• **Given records**

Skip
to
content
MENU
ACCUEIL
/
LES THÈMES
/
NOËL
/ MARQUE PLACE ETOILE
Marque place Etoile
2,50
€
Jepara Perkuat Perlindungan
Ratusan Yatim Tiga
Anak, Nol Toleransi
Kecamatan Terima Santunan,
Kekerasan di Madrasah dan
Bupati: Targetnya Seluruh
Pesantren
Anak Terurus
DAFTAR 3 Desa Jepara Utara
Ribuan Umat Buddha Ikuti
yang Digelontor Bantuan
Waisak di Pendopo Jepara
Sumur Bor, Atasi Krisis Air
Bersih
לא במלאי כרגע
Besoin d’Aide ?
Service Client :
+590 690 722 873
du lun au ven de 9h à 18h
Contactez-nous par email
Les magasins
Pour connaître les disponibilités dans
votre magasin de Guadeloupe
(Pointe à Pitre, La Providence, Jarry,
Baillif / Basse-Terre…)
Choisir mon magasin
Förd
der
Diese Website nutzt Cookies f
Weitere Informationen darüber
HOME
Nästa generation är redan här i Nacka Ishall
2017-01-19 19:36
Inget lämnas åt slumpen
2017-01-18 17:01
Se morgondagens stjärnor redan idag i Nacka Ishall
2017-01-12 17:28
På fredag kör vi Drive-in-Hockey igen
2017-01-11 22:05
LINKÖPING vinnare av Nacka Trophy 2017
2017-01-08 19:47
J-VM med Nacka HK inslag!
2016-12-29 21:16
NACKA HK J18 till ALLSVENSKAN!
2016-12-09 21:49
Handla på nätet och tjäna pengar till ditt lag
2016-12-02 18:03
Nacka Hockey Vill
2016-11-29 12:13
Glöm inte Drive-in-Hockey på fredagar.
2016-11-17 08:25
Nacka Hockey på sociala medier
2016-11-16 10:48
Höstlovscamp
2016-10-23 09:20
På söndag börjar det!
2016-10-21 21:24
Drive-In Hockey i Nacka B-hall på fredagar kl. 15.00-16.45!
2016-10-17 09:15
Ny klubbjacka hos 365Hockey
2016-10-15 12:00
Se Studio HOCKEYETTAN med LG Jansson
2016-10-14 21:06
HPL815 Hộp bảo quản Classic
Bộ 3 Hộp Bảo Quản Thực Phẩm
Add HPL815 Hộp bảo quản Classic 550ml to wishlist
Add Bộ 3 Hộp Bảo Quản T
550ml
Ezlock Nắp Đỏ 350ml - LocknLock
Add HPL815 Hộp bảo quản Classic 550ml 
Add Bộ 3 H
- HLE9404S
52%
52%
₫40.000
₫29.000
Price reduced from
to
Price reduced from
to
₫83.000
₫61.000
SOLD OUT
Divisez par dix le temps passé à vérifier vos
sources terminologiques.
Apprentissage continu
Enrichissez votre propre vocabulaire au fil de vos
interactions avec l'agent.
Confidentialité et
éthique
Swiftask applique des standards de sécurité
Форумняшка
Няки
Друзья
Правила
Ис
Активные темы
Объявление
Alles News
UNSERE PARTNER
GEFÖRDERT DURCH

• **Required action**
Extract every line of text from the records above, reproducing each line character for character and in its original order.

• **Completed task**
Skip
to
content
MENU
ACCUEIL
/
LES THÈMES
/
NOËL
/ MARQUE PLACE ETOILE
Marque place Etoile
2,50
€
Jepara Perkuat Perlindungan
Ratusan Yatim Tiga
Anak, Nol Toleransi
Kecamatan Terima Santunan,
Kekerasan di Madrasah dan
Bupati: Targetnya Seluruh
Pesantren
Anak Terurus
DAFTAR 3 Desa Jepara Utara
Ribuan Umat Buddha Ikuti
yang Digelontor Bantuan
Waisak di Pendopo Jepara
Sumur Bor, Atasi Krisis Air
Bersih
לא במלאי כרגע
Besoin d’Aide ?
Service Client :
+590 690 722 873
du lun au ven de 9h à 18h
Contactez-nous par email
Les magasins
Pour connaître les disponibilités dans
votre magasin de Guadeloupe
(Pointe à Pitre, La Providence, Jarry,
Baillif / Basse-Terre…)
Choisir mon magasin
Förd
der
Diese Website nutzt Cookies f
Weitere Informationen darüber
HOME
Nästa generation är redan här i Nacka Ishall
2017-01-19 19:36
Inget lämnas åt slumpen
2017-01-18 17:01
Se morgondagens stjärnor redan idag i Nacka Ishall
2017-01-12 17:28
På fredag kör vi Drive-in-Hockey igen
2017-01-11 22:05
LINKÖPING vinnare av Nacka Trophy 2017
2017-01-08 19:47
J-VM med Nacka HK inslag!
2016-12-29 21:16
NACKA HK J18 till ALLSVENSKAN!
2016-12-09 21:49
Handla på nätet och tjäna pengar till ditt lag
2016-12-02 18:03
Nacka Hockey Vill
2016-11-29 12:13
Glöm inte Drive-in-Hockey på fredagar.
2016-11-17 08:25
Nacka Hockey på sociala medier
2016-11-16 10:48
Höstlovscamp
2016-10-23 09:20
På söndag börjar det!
2016-10-21 21:24
Drive-In Hockey i Nacka B-hall på fredagar kl. 15.00-16.45!
2016-10-17 09:15
Ny klubbjacka hos 365Hockey
2016-10-15 12:00
Se Studio HOCKEYETTAN med LG Jansson
2016-10-14 21:06
HPL815 Hộp bảo quản Classic
Bộ 3 Hộp Bảo Quản Thực Phẩm
Add HPL815 Hộp bảo quản Classic 550ml to wishlist
Add Bộ 3 Hộp Bảo Quản T
550ml
Ezlock Nắp Đỏ 350ml - LocknLock
Add HPL815 Hộp bảo quản Classic 550ml 
Add Bộ 3 H
- HLE9404S
52%
52%
₫40.000
₫29.000
Price reduced from
to
Price reduced from
to
₫83.000
₫61.000
SOLD OUT
Divisez par dix le temps passé à vérifier vos
sources terminologiques.
Apprentissage continu
Enrichissez votre propre vocabulaire au fil de vos
interactions avec l'agent.
Confidentialité et
éthique
Swiftask applique des standards de sécurité
Форумняшка
Няки
Друзья
Правила
Ис
Активные темы
Объявление
Alles News
UNSERE PARTNER
GEFÖRDERT DURCH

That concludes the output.